As the election draws closer, Bouteflika’s backers appear to have bested the DRS for now. They have promised to deliver additional reforms to the national intelligence service — Toufik has proven impossible to fire, but they can continue to clip the wings of his agency — suggesting that the balance of Algerian political life has indeed been permanently transformed. Of course, that doesn’t mean Toufik won’t put up a fight, and the power struggles between the self-proclaimed Gods will very likely lead to yet more violence and turmoil for mortal Algerians.
According to Michael Willis, a professor of North African politics at the University of Oxford, the ruling elite doesn’t want to take any chances of putting in place a president who might be too independent. Despite simmering clan feuds, Bouteflika is still viewed as the most "manageable" way to preserve the status quo. "It suggests they’re running out of ideas," he says. "On some level, if you have somebody who’s very, very ill and not very active, then at least well they know that that person won’t go off on their own and create problems."
On the sidelines of the Tunis rally, an FLN official argues that Bouteflika is the only guarantor of stability.
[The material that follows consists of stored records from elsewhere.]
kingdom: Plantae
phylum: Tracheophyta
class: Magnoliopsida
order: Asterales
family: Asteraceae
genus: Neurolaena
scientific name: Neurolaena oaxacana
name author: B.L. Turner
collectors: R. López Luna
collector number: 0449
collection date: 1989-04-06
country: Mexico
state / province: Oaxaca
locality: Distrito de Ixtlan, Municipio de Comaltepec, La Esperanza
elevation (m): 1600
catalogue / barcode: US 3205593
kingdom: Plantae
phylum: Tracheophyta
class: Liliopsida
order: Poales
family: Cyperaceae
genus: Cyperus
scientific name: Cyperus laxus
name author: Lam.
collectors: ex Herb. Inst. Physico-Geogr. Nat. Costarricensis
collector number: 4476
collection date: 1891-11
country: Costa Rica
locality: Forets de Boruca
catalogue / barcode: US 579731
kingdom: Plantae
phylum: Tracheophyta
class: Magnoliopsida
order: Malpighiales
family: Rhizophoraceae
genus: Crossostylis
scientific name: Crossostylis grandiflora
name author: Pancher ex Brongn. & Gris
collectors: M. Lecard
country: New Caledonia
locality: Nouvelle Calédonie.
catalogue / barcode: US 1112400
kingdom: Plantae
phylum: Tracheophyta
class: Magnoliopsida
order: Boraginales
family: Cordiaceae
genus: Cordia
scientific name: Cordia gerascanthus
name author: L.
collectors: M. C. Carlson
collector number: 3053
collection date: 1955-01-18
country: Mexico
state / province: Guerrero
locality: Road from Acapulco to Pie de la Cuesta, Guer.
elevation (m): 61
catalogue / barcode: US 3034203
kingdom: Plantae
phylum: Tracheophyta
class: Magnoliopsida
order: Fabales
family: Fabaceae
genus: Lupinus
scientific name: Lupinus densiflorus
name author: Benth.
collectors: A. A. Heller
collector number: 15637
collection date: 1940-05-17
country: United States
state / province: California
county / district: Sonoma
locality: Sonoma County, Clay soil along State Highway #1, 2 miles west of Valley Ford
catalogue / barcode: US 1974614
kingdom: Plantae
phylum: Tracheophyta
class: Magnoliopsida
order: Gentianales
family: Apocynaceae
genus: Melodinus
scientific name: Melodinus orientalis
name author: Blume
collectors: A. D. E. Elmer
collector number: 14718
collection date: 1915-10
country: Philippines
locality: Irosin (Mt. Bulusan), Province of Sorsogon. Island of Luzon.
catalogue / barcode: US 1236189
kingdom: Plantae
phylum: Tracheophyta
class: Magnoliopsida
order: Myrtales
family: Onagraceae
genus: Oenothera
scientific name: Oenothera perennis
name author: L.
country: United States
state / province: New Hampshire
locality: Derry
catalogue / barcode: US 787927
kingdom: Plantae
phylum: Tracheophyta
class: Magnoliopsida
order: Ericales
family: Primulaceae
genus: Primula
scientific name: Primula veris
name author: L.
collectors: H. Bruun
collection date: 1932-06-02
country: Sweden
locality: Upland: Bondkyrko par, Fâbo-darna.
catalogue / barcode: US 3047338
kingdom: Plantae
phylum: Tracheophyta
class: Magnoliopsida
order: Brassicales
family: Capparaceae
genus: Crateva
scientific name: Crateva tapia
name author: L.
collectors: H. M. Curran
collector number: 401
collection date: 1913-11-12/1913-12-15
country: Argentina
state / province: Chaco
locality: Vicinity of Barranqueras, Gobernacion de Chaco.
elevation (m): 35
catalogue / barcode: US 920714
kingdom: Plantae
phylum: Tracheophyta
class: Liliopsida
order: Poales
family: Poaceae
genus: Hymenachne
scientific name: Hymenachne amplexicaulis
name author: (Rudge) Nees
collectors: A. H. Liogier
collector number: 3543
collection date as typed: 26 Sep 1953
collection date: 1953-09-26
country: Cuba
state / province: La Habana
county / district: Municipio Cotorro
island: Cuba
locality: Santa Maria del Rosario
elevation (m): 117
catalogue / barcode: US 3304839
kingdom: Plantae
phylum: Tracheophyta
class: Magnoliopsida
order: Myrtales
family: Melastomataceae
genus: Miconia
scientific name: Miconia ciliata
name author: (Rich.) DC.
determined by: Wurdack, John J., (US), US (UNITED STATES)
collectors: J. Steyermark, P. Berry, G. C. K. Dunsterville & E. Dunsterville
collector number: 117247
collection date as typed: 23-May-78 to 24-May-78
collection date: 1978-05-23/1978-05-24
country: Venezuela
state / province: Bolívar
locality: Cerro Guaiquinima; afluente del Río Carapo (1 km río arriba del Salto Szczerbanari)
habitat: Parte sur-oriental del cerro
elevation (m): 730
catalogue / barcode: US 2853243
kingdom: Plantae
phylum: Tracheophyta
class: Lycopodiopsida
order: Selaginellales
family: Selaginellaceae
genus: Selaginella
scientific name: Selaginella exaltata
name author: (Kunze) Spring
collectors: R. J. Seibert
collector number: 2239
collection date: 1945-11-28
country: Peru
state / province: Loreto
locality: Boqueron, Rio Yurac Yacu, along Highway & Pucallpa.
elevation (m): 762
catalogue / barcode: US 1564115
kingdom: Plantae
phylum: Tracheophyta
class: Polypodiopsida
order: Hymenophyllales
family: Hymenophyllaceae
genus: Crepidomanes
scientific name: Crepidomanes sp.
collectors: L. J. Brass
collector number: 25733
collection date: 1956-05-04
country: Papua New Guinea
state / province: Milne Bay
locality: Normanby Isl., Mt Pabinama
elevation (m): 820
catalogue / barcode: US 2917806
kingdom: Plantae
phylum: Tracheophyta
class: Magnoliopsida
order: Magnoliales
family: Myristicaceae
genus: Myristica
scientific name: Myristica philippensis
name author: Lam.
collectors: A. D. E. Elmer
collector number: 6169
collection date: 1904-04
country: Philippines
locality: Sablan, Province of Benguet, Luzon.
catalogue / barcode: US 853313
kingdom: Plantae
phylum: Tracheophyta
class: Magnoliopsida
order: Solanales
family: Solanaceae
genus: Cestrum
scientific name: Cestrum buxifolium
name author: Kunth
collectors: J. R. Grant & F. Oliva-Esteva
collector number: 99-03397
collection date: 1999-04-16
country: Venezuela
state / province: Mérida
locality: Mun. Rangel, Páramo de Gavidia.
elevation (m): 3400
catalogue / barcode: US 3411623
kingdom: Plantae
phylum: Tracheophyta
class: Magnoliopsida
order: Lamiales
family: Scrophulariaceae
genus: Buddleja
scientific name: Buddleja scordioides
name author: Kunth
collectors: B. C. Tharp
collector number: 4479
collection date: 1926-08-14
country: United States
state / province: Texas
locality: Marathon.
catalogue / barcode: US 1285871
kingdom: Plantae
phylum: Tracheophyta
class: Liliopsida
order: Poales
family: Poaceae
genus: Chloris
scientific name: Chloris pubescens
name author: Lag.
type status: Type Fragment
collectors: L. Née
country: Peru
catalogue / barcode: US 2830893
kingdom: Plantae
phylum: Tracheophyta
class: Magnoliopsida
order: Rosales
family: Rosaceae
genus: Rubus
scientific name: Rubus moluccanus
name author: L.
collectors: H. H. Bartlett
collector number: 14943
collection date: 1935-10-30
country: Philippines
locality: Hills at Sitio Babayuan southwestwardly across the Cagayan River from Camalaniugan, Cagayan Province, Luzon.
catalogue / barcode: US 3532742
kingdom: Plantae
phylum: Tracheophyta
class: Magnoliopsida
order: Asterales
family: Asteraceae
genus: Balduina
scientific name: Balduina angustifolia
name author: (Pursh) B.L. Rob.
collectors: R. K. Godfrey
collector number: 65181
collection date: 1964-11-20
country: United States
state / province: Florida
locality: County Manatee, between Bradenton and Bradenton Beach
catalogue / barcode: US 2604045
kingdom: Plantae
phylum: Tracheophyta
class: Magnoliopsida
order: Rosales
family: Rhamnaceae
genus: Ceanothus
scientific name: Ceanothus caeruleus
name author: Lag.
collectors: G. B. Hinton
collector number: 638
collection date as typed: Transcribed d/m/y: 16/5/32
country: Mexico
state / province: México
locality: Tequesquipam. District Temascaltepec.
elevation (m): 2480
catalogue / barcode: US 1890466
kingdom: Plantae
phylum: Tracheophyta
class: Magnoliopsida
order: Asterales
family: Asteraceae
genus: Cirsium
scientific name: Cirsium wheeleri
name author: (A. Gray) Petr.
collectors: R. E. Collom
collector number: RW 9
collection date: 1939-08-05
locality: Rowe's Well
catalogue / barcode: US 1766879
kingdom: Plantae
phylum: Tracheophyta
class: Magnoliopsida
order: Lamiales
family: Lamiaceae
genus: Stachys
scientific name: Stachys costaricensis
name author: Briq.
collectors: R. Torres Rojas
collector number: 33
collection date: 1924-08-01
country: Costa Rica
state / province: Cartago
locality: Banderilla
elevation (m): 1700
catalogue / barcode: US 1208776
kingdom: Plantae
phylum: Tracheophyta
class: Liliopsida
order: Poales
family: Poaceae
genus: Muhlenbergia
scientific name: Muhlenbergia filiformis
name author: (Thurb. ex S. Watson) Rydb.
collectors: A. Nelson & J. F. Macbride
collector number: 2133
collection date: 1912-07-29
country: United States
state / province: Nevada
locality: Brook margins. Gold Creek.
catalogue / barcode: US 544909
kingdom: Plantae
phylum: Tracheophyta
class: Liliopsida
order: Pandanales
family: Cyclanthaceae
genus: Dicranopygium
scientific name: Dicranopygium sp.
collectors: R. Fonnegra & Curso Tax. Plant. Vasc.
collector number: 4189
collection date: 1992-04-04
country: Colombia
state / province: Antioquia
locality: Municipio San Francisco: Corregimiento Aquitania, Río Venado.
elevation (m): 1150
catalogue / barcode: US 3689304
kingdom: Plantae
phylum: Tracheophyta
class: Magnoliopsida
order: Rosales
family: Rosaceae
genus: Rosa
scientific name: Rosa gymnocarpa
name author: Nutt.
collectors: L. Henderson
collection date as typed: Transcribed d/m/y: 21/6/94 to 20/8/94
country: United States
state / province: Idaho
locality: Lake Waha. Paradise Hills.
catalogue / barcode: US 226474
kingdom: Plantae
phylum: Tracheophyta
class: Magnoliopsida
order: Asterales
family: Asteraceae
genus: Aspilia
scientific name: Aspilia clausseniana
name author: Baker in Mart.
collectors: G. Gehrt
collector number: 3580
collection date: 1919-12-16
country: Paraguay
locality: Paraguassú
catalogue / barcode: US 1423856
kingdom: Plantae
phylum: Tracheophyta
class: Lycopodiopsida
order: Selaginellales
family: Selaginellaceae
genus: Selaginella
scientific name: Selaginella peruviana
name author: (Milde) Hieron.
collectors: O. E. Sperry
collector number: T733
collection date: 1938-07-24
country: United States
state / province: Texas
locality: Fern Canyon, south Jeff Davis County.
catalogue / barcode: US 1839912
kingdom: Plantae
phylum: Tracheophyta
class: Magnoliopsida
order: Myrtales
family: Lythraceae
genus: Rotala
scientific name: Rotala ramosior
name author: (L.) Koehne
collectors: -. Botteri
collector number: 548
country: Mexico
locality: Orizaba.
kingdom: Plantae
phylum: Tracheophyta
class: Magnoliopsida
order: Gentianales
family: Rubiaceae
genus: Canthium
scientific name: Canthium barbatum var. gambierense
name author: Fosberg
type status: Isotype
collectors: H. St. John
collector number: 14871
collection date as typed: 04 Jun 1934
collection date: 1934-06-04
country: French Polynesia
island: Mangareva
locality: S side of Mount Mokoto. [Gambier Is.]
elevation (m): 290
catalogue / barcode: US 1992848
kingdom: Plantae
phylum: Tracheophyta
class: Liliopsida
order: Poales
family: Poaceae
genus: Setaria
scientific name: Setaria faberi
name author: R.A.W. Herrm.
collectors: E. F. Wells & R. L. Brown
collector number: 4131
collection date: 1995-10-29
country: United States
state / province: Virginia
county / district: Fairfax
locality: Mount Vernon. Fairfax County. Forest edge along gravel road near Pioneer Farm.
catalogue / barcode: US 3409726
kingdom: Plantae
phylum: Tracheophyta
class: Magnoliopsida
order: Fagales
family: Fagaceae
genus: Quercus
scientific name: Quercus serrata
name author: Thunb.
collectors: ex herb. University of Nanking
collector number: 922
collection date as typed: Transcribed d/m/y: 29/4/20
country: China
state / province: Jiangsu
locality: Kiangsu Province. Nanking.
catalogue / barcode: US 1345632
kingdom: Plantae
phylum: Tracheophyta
When I point out that Bouteflika is not exactly immortal, he insists that the wheelchair-bound president’s fourth term will be the one that prepares the terrain for a democratic transition.
Faced with messy transitions in Egypt, Libya, and Tunisia, not to mention a ticking time bomb in Syria, it appears the international community is placing its bets with Bouteflika, who has been a key U.S. ally since 2001.
"There may be some thinking that given what’s happened in the Maghreb, that stability is more important than an open, democratic regime," Willis says, referring to the messy revolutions in Tunisia and Libya. "I personally think that would be a mistake."
U.S. Secretary of State John Kerry’s April 2 visit to Algiers has been interpreted by many Algerians as an implicit blessing for Bouteflika — and by extension the military establishment — and the supposed "stability" he represents. Ultimately, however, the West has little control over Algeria’s internal power struggles, as the unceremonious departure of Khelil, a key U.S. ally within the regime, demonstrates.
And so the security card has trumped reform yet again, even though the supposed guarantor of stability could very well die in office. Indeed, the metaphor of death has become a recurring theme in the election, with critics of the aging strongman imploring him, in the words of commentator Kamel Daoud not "to take the country to the tomb with you." Algerian cartoonist Ali Dilem may have said it best without using words at all: In a series of recent cartoons for the newspaper Liberté, he has variously portrayed the president as a mummy, the Bouteflika campaign team as medics, and the presidential chair as a gravestone.